The Providence which watches over the affairs of mortals sometimes wills that the dénouement of a problem shall come with dramatic effect. It was so now. The recovery of the King occurred in the very week to which the Prince’s friends were eagerly looking forward as the time of entry into his enchanted palace.[684] Their chagrin, at the very moment when the paeans of triumph were on their lips, recalls the thrilling scene in “Paradise Lost,” where the fiends are about to acclaim Satan at the end of the recital of his triumph over mankind, and raise their throats for the shout of victory, when, lo, the sound dies away in

A dismal universal hiss

issuing from thousands of forms suddenly become serpentine.[685]

Such (if we may compare small things with great) was the swift change from exultation to disgust which came over the Prince’s friends. Shortly before the critical day, the 19th, they had declared that, were the Regent in power only for twelve hours, he would make a clean sweep of all official appointments. Indeed, from the outset, he and his followers had let it be known that no mercy would be shown to the Pitt Administration and its officials.[686] There is a manifest absurdity in the assertion of Sir Gilbert Elliot, that Ministers and their adherents looked on the Prince’s following “as a prey to be hunted down and destroyed without mercy.”[687] Up to the 19th of February this phrase aptly described the aim of their rivals. So early as 13th December 1788 Sheridan informed the Marquis of Buckingham that the Prince intended to dissolve Parliament both at Westminster and Dublin; for the Opposition “could not go on with the old one in England; and the choice of a new one in Ireland would give them a lasting advantage, which is true.”[688] The large powers of patronage entrusted to the Regent would have influenced very many votes at the General Election, just as the prospect of princely rewards caused many place-hunters to change sides in the two Houses.

● Listing
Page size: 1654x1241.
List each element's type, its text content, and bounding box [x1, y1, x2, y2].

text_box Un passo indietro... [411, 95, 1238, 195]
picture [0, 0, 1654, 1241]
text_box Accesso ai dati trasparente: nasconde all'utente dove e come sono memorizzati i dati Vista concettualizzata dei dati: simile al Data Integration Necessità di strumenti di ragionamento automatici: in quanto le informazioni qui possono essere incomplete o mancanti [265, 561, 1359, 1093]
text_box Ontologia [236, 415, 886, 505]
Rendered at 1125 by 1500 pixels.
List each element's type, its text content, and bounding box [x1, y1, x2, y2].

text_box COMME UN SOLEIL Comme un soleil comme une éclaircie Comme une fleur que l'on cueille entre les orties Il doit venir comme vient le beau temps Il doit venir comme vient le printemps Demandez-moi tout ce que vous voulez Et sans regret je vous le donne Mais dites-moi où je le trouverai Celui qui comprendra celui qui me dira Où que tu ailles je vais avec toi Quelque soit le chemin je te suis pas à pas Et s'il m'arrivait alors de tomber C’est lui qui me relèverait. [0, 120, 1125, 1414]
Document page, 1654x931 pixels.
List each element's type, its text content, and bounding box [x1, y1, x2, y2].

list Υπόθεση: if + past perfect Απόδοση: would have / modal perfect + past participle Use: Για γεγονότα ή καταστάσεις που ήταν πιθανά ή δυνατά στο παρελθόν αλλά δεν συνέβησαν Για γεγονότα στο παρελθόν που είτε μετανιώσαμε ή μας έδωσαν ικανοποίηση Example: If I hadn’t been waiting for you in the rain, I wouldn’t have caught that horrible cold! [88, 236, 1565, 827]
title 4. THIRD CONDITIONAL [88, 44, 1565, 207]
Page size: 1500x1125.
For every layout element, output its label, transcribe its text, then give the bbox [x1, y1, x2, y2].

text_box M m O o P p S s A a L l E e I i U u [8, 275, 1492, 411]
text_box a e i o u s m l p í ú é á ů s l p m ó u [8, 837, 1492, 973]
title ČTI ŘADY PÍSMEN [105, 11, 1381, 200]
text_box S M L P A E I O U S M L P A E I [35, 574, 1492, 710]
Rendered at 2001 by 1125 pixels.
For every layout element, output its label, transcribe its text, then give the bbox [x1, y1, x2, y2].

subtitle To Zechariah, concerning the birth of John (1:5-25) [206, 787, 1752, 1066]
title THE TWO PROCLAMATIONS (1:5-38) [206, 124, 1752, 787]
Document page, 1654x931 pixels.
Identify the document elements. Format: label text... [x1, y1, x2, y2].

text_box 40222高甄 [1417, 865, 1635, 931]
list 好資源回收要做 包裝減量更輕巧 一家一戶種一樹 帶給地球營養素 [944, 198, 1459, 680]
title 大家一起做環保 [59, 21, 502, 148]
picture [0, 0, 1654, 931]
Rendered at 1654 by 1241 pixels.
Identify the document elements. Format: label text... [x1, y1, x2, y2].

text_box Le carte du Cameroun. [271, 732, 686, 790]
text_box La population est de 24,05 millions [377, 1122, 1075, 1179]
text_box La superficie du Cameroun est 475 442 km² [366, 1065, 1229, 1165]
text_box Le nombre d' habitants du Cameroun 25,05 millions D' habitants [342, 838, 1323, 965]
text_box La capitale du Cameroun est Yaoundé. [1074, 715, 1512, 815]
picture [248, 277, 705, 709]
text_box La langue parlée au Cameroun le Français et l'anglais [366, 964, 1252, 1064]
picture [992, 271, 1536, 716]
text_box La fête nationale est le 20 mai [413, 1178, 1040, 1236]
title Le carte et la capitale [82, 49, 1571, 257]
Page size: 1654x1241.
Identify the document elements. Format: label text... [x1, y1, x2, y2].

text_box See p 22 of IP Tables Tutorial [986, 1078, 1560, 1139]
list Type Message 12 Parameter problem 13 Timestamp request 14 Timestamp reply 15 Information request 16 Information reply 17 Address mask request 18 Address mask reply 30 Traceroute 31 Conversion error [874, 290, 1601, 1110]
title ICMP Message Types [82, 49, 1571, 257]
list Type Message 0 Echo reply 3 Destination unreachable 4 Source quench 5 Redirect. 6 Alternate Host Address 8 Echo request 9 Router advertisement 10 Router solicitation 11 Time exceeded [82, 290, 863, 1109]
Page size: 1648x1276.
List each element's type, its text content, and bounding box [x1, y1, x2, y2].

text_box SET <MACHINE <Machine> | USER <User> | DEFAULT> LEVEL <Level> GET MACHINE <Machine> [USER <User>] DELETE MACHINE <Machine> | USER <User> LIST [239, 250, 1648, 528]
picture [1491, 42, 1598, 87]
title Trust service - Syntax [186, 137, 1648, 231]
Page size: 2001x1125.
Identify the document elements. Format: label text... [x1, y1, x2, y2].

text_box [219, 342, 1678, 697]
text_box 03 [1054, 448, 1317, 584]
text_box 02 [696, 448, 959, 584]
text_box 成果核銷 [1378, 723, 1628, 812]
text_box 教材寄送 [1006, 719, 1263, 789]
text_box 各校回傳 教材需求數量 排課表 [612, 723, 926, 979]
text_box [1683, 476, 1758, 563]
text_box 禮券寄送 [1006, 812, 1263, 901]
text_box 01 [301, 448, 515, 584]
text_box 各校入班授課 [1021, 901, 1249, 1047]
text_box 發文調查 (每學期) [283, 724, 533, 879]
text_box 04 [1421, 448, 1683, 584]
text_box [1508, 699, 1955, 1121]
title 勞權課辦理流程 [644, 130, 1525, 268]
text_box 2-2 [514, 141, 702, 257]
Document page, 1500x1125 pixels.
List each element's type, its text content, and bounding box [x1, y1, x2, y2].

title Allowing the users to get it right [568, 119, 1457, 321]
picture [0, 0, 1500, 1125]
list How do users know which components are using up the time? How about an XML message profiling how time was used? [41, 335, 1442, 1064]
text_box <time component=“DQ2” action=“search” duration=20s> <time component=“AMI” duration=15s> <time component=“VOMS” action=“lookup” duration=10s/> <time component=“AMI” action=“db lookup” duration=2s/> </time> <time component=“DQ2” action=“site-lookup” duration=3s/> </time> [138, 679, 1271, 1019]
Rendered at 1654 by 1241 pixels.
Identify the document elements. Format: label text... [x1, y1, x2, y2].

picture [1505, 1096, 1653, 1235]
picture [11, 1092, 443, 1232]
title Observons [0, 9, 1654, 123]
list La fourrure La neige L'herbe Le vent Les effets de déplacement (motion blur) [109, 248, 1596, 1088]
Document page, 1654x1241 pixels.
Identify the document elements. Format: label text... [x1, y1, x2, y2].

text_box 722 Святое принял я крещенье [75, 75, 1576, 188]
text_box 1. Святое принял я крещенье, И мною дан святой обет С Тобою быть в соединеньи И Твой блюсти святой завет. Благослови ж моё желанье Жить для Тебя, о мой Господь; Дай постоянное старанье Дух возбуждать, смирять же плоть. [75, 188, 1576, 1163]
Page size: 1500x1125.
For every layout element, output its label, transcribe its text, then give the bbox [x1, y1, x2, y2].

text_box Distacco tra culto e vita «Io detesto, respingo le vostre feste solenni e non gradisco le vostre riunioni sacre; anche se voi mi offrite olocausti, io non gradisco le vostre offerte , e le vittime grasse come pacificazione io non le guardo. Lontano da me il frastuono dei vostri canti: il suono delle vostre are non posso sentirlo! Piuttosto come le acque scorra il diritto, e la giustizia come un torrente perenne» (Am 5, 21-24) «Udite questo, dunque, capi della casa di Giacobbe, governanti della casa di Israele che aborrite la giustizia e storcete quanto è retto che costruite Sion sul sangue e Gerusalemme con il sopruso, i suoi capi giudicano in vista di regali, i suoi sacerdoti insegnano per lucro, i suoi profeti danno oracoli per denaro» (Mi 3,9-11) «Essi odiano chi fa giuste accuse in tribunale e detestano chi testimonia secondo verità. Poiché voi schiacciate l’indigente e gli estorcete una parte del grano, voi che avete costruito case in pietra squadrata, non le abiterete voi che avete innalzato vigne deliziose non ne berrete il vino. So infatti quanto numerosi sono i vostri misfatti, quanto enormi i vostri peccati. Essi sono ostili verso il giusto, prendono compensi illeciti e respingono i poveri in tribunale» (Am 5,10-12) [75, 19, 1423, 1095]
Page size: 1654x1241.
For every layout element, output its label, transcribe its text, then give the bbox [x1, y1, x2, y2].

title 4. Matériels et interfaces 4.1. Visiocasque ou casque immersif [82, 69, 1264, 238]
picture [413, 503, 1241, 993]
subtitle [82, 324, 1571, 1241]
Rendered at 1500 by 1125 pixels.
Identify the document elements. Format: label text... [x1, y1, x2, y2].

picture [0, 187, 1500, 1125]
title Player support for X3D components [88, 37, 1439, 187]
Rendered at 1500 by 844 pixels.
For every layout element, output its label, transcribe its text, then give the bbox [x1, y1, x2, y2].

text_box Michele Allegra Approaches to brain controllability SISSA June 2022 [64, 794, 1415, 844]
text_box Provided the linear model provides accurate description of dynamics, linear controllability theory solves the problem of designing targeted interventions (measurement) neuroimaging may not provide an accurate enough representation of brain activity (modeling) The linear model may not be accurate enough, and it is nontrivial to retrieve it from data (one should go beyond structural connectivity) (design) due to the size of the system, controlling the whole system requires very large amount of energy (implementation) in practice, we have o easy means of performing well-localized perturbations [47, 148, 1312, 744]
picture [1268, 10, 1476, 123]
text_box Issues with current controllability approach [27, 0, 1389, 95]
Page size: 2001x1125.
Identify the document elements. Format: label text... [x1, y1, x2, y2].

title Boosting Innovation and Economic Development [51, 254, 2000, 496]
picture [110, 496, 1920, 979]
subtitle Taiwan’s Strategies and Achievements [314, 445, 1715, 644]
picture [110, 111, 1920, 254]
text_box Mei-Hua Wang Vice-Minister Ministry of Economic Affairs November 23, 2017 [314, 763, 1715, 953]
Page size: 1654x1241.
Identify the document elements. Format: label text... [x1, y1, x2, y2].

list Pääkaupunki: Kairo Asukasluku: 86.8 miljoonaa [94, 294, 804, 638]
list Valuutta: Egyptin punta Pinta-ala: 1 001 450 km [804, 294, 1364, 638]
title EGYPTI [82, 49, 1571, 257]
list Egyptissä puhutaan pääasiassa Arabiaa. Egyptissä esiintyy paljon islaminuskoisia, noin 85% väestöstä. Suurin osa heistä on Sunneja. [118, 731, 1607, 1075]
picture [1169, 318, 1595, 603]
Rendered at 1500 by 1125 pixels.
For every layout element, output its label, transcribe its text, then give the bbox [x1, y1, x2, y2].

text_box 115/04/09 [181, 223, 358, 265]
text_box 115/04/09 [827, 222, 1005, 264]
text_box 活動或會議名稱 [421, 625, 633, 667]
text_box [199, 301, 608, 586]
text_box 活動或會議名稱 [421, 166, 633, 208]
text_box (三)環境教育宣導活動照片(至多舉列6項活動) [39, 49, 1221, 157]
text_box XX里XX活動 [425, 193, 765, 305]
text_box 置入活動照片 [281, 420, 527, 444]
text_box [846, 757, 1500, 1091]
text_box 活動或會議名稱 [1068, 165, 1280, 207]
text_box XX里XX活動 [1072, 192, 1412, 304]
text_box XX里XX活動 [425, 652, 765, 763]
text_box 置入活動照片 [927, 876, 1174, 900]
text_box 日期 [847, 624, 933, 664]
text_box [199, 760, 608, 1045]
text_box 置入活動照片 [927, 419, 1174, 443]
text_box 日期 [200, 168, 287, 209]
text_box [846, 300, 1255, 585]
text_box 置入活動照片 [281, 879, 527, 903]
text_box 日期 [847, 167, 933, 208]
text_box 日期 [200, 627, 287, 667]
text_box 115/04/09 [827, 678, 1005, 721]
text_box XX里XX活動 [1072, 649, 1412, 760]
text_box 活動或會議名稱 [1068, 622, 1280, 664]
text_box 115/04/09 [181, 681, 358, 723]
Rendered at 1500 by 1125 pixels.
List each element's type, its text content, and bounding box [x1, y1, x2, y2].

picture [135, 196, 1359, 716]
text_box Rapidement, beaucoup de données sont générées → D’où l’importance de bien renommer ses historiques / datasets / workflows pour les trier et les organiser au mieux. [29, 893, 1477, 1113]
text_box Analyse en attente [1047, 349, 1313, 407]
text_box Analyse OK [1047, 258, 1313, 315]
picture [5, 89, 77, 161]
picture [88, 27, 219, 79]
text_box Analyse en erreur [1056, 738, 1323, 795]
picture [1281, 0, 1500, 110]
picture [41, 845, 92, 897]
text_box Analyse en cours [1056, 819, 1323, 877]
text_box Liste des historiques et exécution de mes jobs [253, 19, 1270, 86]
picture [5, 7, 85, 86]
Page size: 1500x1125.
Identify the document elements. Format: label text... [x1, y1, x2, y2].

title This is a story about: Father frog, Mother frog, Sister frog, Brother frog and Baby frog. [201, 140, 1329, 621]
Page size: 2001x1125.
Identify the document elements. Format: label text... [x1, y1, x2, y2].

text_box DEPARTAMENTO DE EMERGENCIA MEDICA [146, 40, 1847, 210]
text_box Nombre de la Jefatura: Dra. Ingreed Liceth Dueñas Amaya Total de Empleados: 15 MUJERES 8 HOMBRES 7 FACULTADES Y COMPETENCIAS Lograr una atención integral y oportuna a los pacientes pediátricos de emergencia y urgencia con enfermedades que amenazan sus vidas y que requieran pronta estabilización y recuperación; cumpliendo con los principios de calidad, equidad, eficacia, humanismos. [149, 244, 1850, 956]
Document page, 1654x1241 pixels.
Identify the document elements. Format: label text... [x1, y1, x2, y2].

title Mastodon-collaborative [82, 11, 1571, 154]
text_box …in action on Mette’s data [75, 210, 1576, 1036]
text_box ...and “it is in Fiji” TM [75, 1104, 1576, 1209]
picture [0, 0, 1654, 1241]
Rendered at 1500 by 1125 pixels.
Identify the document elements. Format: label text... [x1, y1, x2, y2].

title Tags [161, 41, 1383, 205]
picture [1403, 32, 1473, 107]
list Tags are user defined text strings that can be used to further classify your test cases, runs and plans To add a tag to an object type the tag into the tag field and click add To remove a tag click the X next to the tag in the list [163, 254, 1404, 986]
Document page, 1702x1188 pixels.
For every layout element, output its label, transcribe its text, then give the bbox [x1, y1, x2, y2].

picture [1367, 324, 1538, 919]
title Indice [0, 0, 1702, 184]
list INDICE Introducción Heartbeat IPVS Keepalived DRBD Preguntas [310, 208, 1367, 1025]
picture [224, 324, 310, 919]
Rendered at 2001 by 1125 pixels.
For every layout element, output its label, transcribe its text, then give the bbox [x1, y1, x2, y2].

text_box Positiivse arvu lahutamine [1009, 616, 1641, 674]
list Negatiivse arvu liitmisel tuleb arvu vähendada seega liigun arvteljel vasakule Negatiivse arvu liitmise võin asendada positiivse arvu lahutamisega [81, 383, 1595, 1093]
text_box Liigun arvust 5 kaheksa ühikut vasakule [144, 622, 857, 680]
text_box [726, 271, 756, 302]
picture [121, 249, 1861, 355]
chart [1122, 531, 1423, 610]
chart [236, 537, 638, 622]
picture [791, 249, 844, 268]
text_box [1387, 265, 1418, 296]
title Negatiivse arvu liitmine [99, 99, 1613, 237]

● Exercise details
List every place name that appears in the passage about the King's recovery and the Prince's friends.

● Exercise response
Westminster, Dublin, England, Ireland